Seção de dados —
..........

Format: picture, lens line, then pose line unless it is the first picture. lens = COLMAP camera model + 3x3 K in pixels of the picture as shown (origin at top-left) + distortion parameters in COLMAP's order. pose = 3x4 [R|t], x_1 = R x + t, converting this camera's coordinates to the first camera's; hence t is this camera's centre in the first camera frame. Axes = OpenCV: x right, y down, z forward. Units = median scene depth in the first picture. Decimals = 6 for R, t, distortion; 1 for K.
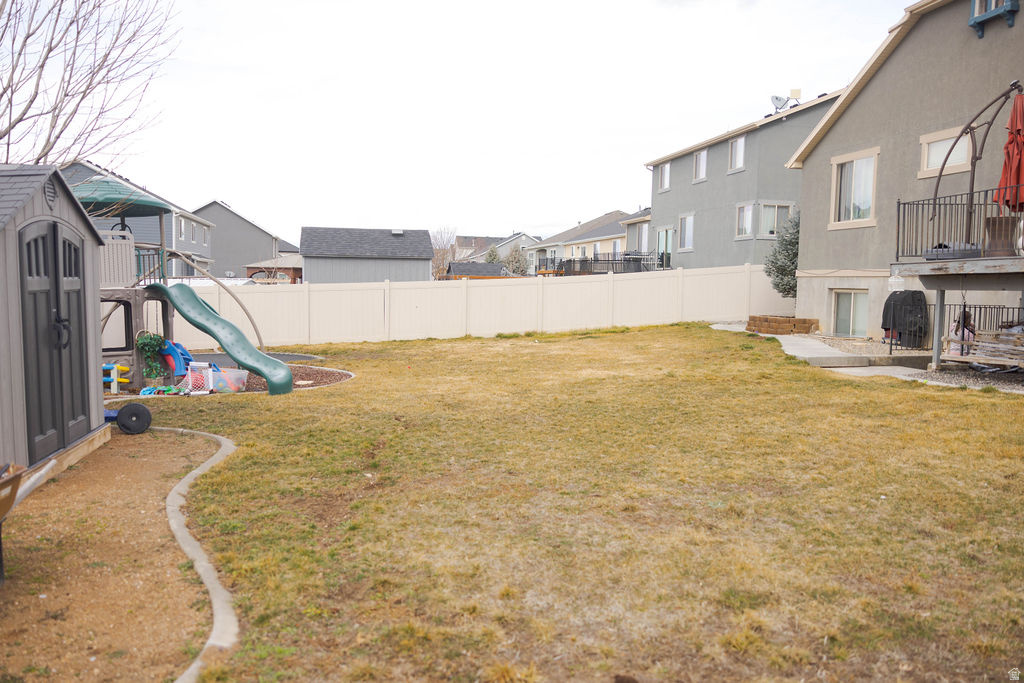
lens RADIAL K [[842.0, 0, 491.1], [0, 842.0, 338.2], [0, 0, 1]] dist [0.005193, 0.007927]
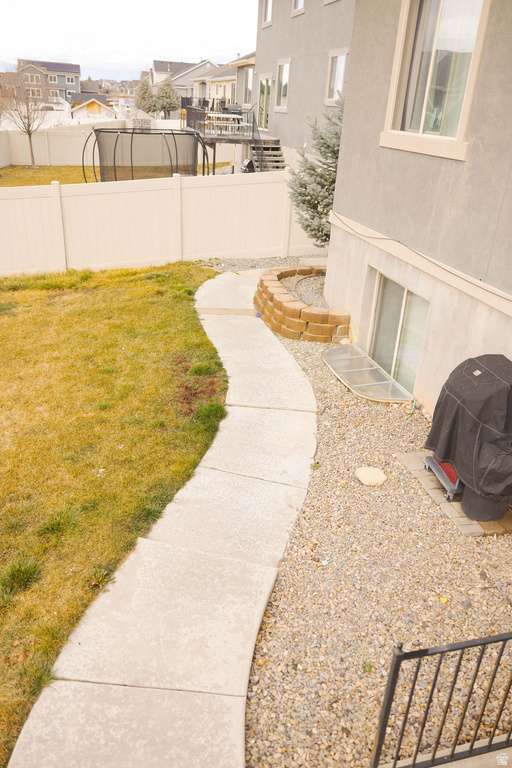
lens RADIAL K [[601.7, 0, 256.0], [0, 601.7, 384.0], [0, 0, 1]] dist [0.005325, -0.002339]
pose [[0.998144, 0.007613, 0.060423, 0.311596], [-0.029287, 0.929906, 0.366629, -0.126495], [-0.053397, -0.367718, 0.928403, 0.638378]]
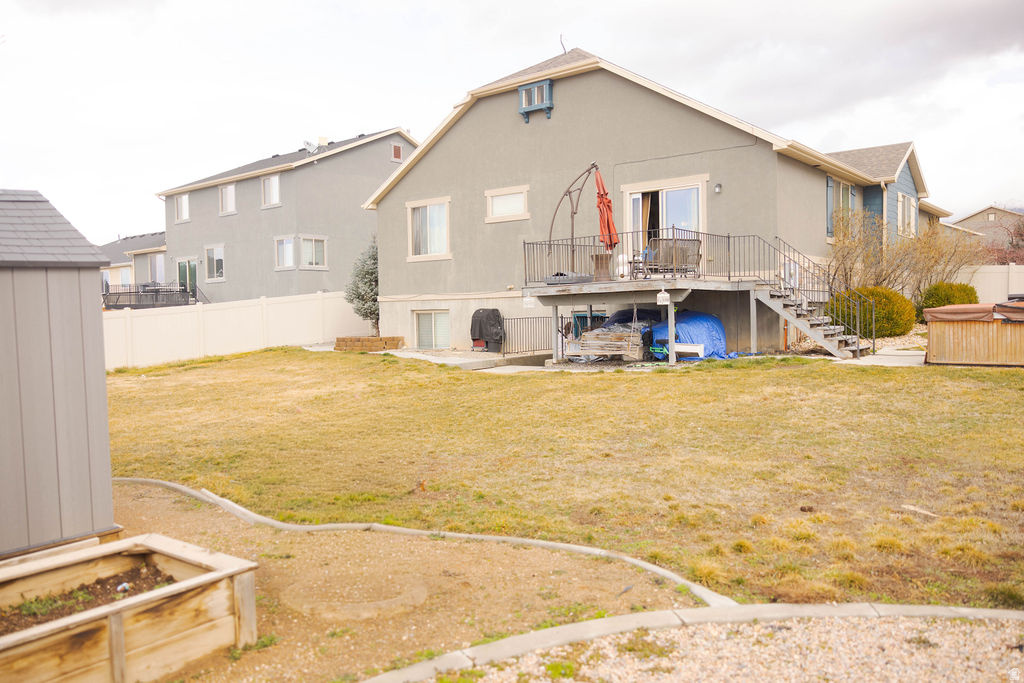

..........

Tarefa — Localize nos dados acima todas as linhas em que aparece a palavra "pose" e copie cada uma delas.

Resposta do exercício —
Format: picture, lens line, then pose line unless it is the first picture. lens = COLMAP camera model + 3x3 K in pixels of the picture as shown (origin at top-left) + distortion parameters in COLMAP's order. pose = 3x4 [R|t], x_1 = R x + t, converting this camera's coordinates to the first camera's; hence t is this camera's centre in the first camera frame. Axes = OpenCV: x right, y down, z forward. Units = median scene depth in the first picture. Decimals = 6 for R, t, distortion; 1 for K.
pose [[0.998144, 0.007613, 0.060423, 0.311596], [-0.029287, 0.929906, 0.366629, -0.126495], [-0.053397, -0.367718, 0.928403, 0.638378]]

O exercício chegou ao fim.